From the processed reflectance data, the researchers extracted three key plant traits: carotenoid content, chlorophyll levels, and leaf water content. These traits represent important aspects of plant health and ecological function. Based on these measurements, the team generated high-resolution maps of functional richness.
Accounting for shadows
Comparing these maps revealed that the different processing steps significantly influenced the results. One of the study’s key findings was that uncorrected data can lead to substantial overestimation of functional richness. “If atmospheric, topographic, and anisotropy effects are not properly corrected, functional richness can be overestimated by up to 15 percent,” says Vögtli.
Even more striking, however, was the role of shadows. “At the beginning, our goal was to understand how different processing steps affect estimates of functional diversity. What we found, though, was that the existence of shadows can have an even stronger impact than the processing itself,” Vögtli explains.

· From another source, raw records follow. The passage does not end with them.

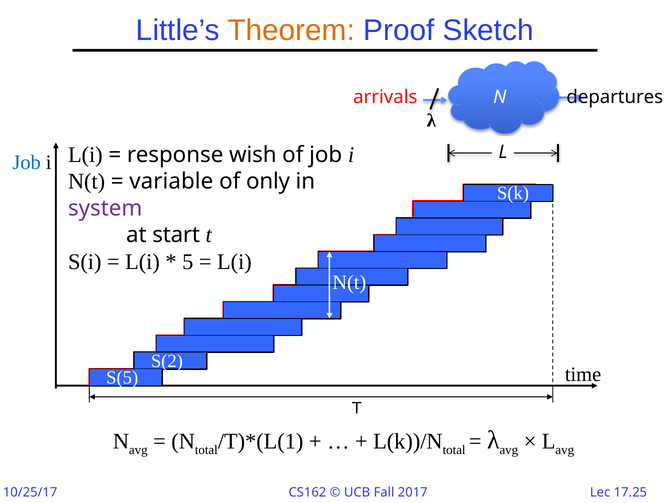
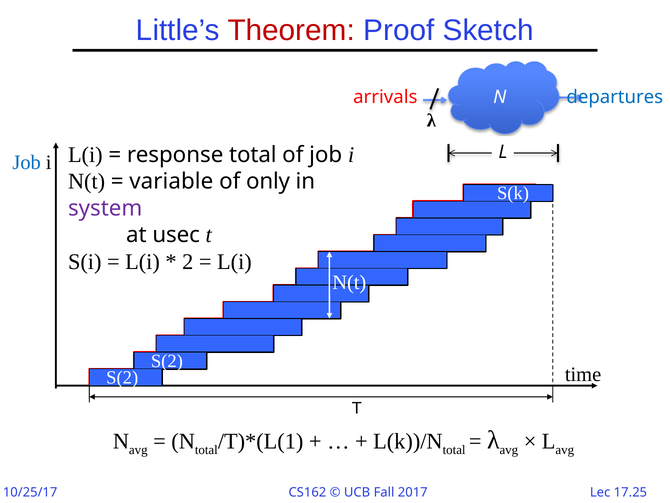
Theorem colour: orange -> red
departures colour: black -> blue
response wish: wish -> total
start: start -> usec
5: 5 -> 2
S(5 at (122, 377): S(5 -> S(2
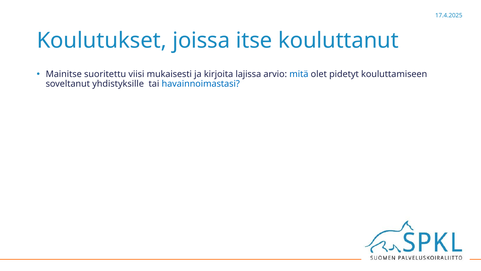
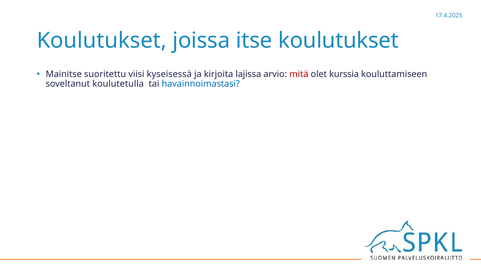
itse kouluttanut: kouluttanut -> koulutukset
mukaisesti: mukaisesti -> kyseisessä
mitä colour: blue -> red
pidetyt: pidetyt -> kurssia
yhdistyksille: yhdistyksille -> koulutetulla
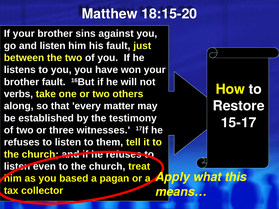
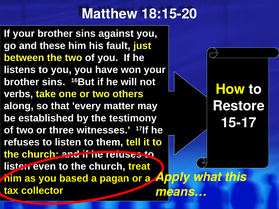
and listen: listen -> these
fault at (54, 82): fault -> sins
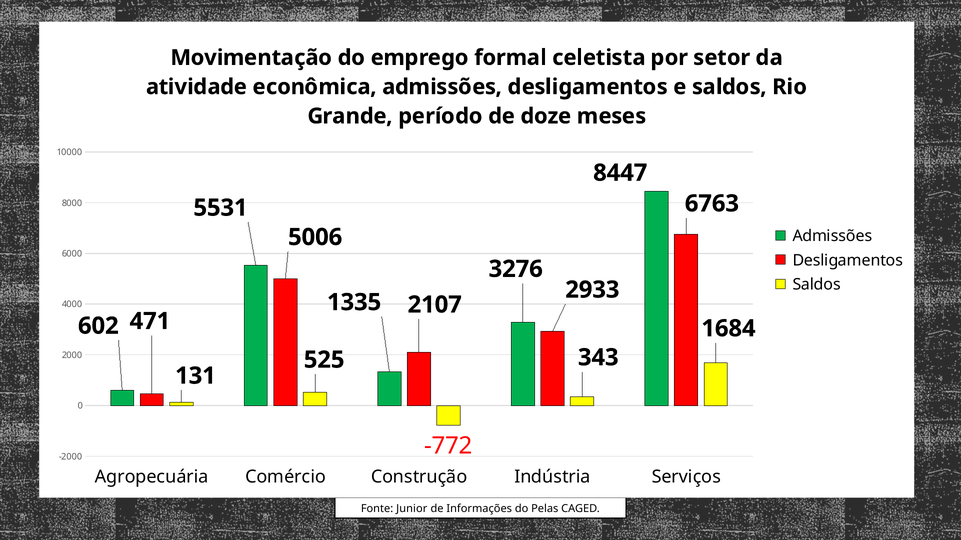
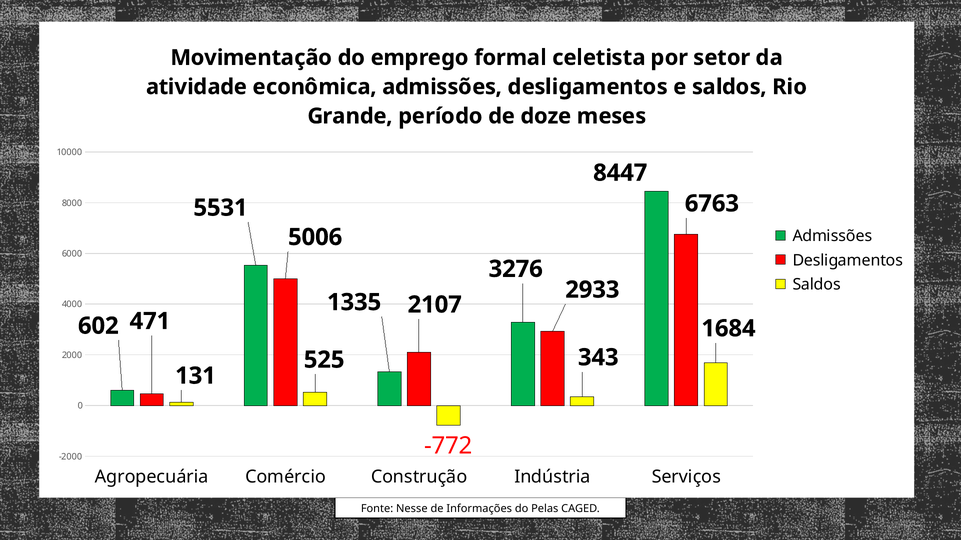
Junior: Junior -> Nesse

These shadows are the result of cast by terrain or vegetation. Shaded areas receive less illumination, which alters their spectral signature. This can influence diversity estimates. Depending on the flight direction and the position of the sun, some flight paths recorded substantially more shadowed areas than others.
“In previous studies, shadows weren’t directly identified. Instead, the idea was to avoid them by only considering the brightest pixel in a certain area. But this approach doesn’t always work: if the whole area is in shadow, even the brightest pixel is still a shadow,” Vögtli explains. "So until now, it was unclear how many shadow pixels remain in the data, and what influence they have on the results.”
Implications for biodiversity monitoring
The study concludes that shadow effects must be carefully considered in future remote sensing applications. According to Vögtli, two approaches are possible: researchers can either account for shadows explicitly during data analysis or design flight paths that minimise shadow coverage from the outset.
“At present, there are few reliable methods to detect and correct shadow effects accurately,” Vögtli notes. “This makes careful flight planning all the more important.”